$50K reward offered in shooting of female USPS letter carrier on South Side

This vehicle is wanted in connection to the Sept. 10, 2020, shooting of a postal worker in the Burnside neighborhood. | U.S. Postal Inspection Service

Authorities are offering a $50,000 reward for information leading to the conviction of shooter who critically wounded a female USPS letter carrier earlier in September on the South Side.

The U.S. Postal Inspection Service also released three photos of the Buick Lucerne believed to be used in the Burnside neighborhood shooting.

The 24-year-old letter carrier was delivering mail Sept. 10 in the 9100 block of South Ellis Avenue when gunfire erupted from inside two vehicles speeding past, Chicago police said at the time.

She was shot in each leg and in the back of her head, police said. One gunshot entered her buttocks and ricocheted through her abdomen. Paramedics took her to the University of Chicago Medical Center in critical condition.

She is the second USPS employee shot on the job in Chicago this year.

In May, a 47-year-old USPS employee was shot in his cheek while delivering mail in Brighton Park.

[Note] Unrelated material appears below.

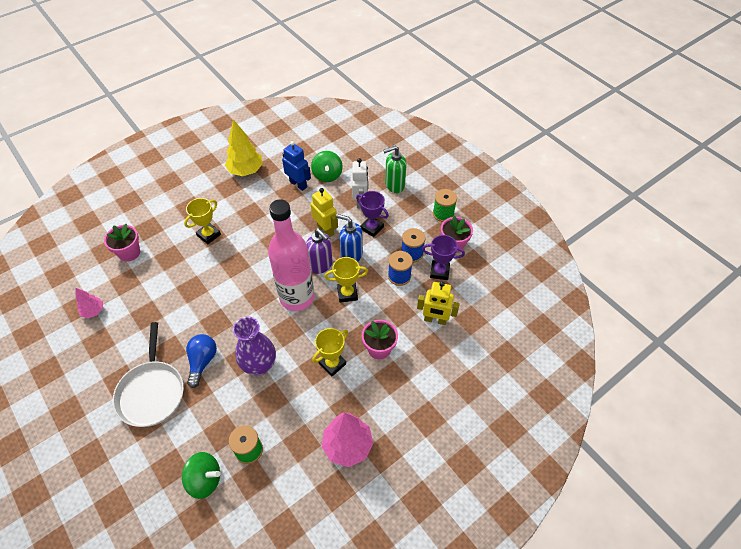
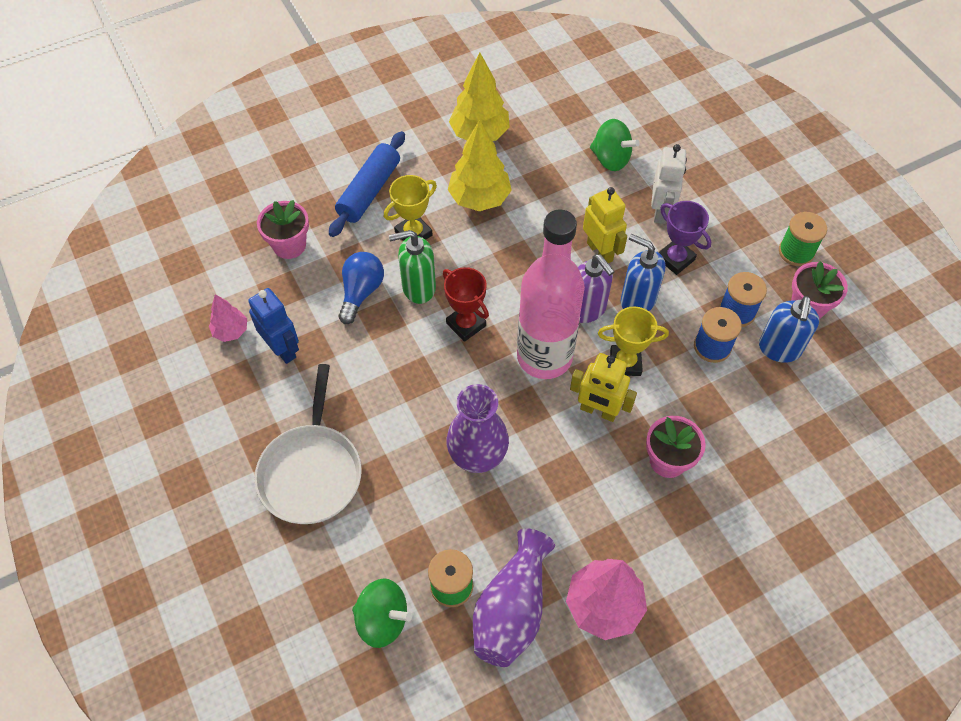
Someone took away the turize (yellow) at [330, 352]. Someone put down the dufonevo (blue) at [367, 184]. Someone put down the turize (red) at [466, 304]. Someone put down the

Police said he was one of two people wounded by gunfire in the 2900 block of West 40th Street. Neither man could tell investigators where the gunshots came from.

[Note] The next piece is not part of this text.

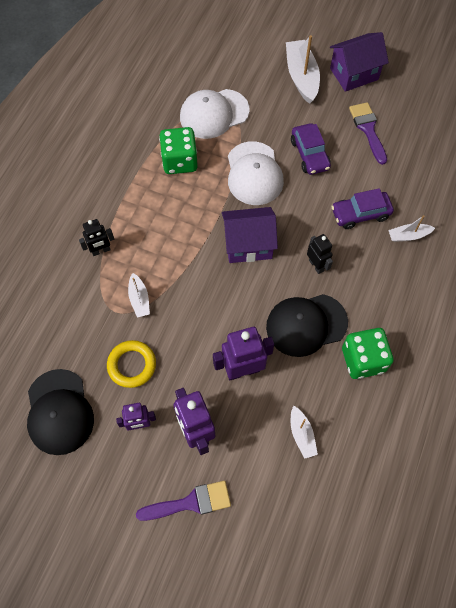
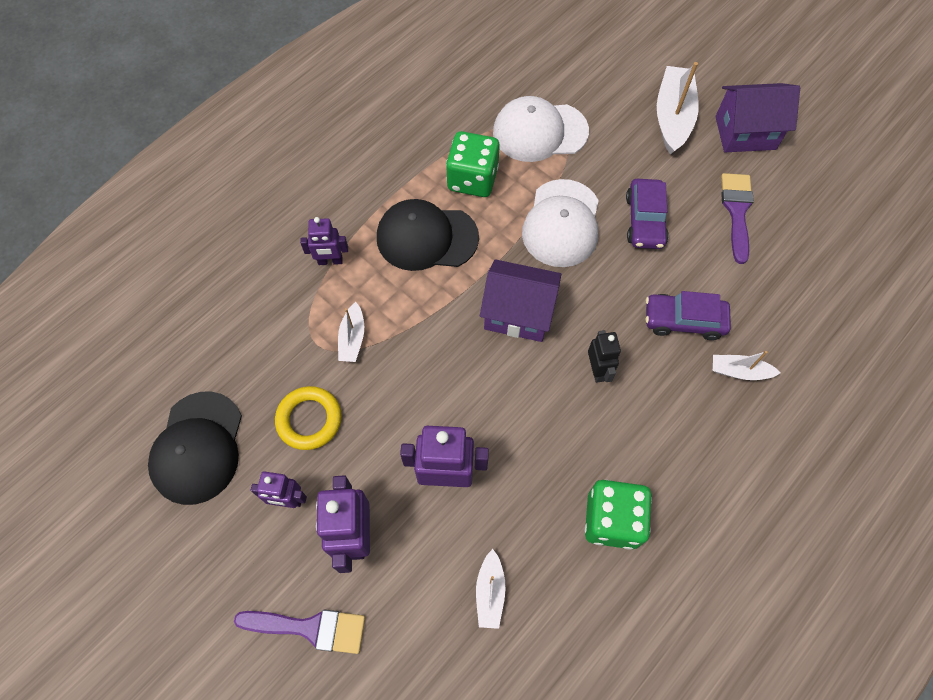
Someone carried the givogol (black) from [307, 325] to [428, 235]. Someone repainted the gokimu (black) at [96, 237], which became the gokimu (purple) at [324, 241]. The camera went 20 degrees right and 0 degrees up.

In 2019, a postal worker was shot and wounded in suburban Elk Grove Village while driving in an unmarked postal vehicle. A man who lived nearby allegedly came up to the postal worker’s car window, tapped on it and then fired shots inside, authorities said. Cameron Ruebusch was later charged as the shooter.

In April, a postal worker, Angela Summers, was fatally shot while working in Indianapolis. A 21-year-old man, charged in the 45-year-old’s murder, allegedly confronted her before the shooting about mail not being delivered to his home.